Diffusive Gradients in Thin-films technique for uranium monitoring along a salinity gradient: A comparative study on the performance of Chelex-100, Dow-PIWBA, Diphonix, and Lewatit FO 36 resin gels in the Scheldt estuary

Monitoring of uranium in the environment using the Diffusive Gradients in Thin-films (DGT) technique gains in importance as it can provide unique information about the bioavailability of the element and allows its long-term in-situ measurement. Hence, in this study, four DGT binding phases (Chelex-100, Dow-PIWBA, Diphonix, and Lewatit FO 36 resins) were evaluated for uranium monitoring to assess the robustness of their performance in estuarine and marine environments. These DGTs were deployed along the Scheldt estuary (Belgium and the Netherlands) over four campaigns between 2014 and 2021. The DGT performance (ratio of the DGT-determined vs. dissolved U concentration in grab water sample) varied with the water salinity. The Chelex-100 DGTs generally provided good performance in freshwater (median ratios close to 1.0), but an inverse correlation with the increasing salinity was observed (median ratios 0.7 at the stations with salinity >5). The Lewatit FO 36 DGTs provided good performance in the salinity range 0-18 (median ratios 1.0). However, a strong negative influence was observed at stations with high salinity levels (>18, ratio 0.6) and during the long-term deployment in seawater (ratios <0.5 over deployment periods ≥2 days). The Dow-PIWBA and Diphonix DGTs provided overall similar results with excellent performances along the whole salinity gradient (median ratios 1.1 and 1.0, respectively). Nevertheless, the long-term deployment trial in seawater (salinity ∼27) revealed the robustness of Diphonix DGTs that provided outstanding results even after 28 days of deployment (ratio 1.0). The differences in the performance of tested DGT resins were mostly given by the changes of U speciation along the salinity gradient. The speciation modelling of U showed that calcium uranyl carbonate complexes dominate along the Scheldt estuary (from 97 to 86% seawards) with increasing fraction of UO₂(CO₃)₃^4- (from 2 to 14%) towards the mouth.
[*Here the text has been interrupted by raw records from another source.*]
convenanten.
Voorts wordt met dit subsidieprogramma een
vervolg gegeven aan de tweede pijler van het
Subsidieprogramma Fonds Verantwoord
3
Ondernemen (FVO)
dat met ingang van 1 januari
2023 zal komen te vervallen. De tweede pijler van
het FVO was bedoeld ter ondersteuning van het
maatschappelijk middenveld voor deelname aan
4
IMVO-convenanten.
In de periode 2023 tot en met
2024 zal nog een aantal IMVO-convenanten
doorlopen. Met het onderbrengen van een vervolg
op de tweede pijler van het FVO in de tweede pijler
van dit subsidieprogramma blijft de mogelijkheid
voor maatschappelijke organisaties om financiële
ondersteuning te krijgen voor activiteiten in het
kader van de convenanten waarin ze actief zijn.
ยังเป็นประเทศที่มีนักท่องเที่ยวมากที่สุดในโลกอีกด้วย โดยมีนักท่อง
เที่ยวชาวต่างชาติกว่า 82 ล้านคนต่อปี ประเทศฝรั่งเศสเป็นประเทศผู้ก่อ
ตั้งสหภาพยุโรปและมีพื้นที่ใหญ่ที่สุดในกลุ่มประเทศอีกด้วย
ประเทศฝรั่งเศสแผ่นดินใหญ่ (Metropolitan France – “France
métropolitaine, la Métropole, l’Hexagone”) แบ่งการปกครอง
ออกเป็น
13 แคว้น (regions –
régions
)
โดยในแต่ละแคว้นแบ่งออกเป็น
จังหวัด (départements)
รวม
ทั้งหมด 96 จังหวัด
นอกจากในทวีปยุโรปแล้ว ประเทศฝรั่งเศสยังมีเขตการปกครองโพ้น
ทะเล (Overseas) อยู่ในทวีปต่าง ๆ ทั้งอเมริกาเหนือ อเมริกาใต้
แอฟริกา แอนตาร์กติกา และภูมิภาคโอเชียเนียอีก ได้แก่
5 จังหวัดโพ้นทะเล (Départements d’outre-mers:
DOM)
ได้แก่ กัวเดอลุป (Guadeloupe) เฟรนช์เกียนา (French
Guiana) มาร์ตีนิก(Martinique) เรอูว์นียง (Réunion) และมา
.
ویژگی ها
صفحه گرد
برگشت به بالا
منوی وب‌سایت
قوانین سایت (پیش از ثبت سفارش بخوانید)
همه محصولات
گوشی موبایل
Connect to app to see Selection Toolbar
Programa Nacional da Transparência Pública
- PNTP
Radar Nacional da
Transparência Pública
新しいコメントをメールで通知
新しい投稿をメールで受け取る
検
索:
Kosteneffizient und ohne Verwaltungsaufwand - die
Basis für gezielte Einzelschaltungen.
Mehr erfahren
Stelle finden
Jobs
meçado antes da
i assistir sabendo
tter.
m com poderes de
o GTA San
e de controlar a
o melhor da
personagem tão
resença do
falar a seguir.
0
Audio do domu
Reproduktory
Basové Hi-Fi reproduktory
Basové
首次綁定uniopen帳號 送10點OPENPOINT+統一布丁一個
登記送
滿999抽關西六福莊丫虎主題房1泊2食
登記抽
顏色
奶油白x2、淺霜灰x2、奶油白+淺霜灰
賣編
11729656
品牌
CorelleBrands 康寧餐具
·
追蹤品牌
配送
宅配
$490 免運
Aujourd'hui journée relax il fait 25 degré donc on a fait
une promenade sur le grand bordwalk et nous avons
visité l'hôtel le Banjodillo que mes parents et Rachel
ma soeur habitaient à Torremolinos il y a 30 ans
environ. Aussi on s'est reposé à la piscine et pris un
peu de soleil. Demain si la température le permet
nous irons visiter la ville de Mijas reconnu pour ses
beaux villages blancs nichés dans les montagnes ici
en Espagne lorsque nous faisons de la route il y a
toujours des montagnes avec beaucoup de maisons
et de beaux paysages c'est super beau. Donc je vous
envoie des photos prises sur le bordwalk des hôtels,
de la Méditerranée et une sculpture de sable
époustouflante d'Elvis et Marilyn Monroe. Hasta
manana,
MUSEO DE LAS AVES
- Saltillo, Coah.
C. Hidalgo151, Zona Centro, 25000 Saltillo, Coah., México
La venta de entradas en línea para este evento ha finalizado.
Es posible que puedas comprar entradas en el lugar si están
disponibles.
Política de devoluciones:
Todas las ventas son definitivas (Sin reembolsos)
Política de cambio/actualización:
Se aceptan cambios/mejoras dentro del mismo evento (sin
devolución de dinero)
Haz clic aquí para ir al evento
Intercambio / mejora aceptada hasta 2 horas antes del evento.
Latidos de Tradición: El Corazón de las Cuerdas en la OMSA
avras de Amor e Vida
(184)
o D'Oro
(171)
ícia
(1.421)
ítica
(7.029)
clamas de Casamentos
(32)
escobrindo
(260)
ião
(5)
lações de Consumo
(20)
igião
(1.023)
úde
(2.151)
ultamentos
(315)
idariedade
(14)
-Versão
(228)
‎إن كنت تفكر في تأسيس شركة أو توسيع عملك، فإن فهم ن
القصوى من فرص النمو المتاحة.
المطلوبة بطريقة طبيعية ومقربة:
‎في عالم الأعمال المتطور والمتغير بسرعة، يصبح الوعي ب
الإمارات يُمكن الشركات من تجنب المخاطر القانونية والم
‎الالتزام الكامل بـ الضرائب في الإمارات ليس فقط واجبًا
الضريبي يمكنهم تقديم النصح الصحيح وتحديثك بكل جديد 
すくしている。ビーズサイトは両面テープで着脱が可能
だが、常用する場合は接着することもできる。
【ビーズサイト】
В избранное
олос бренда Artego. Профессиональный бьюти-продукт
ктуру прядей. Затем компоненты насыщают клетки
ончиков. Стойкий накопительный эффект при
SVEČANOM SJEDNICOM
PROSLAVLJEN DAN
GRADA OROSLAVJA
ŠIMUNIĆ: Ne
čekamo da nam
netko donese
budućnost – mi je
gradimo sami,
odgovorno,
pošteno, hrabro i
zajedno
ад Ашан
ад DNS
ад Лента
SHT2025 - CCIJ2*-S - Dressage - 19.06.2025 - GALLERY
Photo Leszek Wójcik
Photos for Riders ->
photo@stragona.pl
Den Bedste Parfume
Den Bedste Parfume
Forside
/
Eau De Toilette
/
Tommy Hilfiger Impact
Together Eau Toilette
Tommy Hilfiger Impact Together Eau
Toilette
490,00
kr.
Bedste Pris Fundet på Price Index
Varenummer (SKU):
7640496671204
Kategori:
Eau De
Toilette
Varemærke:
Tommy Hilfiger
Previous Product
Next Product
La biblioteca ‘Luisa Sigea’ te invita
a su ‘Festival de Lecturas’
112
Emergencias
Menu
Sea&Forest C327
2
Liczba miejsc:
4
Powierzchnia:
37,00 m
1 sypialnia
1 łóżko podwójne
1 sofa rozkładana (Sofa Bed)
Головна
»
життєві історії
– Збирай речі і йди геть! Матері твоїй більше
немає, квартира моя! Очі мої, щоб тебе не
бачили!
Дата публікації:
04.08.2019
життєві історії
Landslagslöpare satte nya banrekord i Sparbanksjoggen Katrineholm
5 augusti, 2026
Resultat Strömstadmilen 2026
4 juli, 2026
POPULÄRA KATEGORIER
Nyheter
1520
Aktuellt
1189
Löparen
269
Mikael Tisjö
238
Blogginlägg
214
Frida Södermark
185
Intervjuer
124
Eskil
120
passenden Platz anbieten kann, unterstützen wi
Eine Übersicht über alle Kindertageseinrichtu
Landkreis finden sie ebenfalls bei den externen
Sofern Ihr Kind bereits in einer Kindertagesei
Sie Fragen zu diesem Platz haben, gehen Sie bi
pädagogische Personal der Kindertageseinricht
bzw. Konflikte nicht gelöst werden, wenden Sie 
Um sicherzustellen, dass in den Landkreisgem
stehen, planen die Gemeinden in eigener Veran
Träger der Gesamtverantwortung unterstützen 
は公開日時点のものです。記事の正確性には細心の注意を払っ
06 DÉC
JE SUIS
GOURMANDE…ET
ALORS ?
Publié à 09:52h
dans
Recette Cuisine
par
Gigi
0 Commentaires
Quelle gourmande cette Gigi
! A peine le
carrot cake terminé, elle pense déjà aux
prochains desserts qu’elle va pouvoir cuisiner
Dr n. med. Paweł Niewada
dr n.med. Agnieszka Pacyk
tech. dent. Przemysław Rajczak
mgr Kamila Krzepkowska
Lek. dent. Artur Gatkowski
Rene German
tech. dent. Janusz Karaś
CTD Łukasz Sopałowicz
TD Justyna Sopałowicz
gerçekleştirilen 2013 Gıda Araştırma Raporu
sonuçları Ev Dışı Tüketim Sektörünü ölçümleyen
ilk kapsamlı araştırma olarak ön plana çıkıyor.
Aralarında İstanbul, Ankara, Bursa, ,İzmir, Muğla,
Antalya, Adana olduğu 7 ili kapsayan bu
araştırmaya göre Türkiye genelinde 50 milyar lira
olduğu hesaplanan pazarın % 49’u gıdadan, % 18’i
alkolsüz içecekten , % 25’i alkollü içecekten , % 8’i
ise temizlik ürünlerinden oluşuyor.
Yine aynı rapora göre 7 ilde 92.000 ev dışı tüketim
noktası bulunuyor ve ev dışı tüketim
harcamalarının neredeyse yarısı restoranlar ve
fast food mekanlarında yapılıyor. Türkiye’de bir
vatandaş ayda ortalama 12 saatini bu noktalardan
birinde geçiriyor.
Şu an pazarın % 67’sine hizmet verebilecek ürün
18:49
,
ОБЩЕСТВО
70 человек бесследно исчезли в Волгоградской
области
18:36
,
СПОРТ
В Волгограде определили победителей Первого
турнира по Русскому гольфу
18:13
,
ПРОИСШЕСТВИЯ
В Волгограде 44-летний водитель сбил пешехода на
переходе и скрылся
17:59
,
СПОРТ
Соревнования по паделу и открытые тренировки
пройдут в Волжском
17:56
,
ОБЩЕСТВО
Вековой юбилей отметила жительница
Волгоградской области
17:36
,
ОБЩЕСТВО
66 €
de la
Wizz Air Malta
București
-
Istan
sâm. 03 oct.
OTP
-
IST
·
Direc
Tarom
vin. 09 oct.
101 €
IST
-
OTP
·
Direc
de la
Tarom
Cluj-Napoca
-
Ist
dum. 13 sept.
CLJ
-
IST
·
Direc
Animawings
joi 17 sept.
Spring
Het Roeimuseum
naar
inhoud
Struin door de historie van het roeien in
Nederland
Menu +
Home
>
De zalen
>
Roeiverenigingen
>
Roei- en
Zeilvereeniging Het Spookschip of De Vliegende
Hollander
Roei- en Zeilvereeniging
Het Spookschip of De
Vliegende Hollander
Simultaneous determination of arsenic and uranium by the diffusive gradients in thin films technique using Lewatit FO 36: Optimization of elution protocol

The sorption ability of Lewatit FO 36-DGT resin gel, which has been developed for arsenic determination, towards uranium was tested by batch experiments within this study for the first time. Since the uptake efficiency of uranium was 99.0 ± 0.4% and the maximum uptake capacity was not achieved even at the U spike of 1250 μg in the solution, the Lewatit FO 36 resin seems to be a suitable binding phase for DGT resin gels for the determination of uranium. The resin gel also does not display any significant sorption selectivity in favour of one element over another. A novel protocol for simultaneous elution of arsenic and uranium from Lewatit FO 36 resin gel was therefore proposed in this study. The elution efficiencies of 90.3 ± 3.9% and 85.2 ± 3.1% for As and U, respectively, were obtained using 5 mL of 1 M NaOH at 70 °C for 24 h. The comparison with the original elution protocol using microwave-assisted elution by 0.25 M NaOH and 0.17 M NaCl at 130 °C for 16 min indicates, that the novel elution protocol provides good results in the performance of arsenic elution and, in addition, allows simultaneous elution of uranium. Moreover, the elimination of NaCl from the elution process allows a fast and simple analysis of both elements using ICP-MS, and therefore, the Lewatit FO 36-DGT technique can become more commonplace among laboratories without the need to modify the analytical method as proposed in the original study.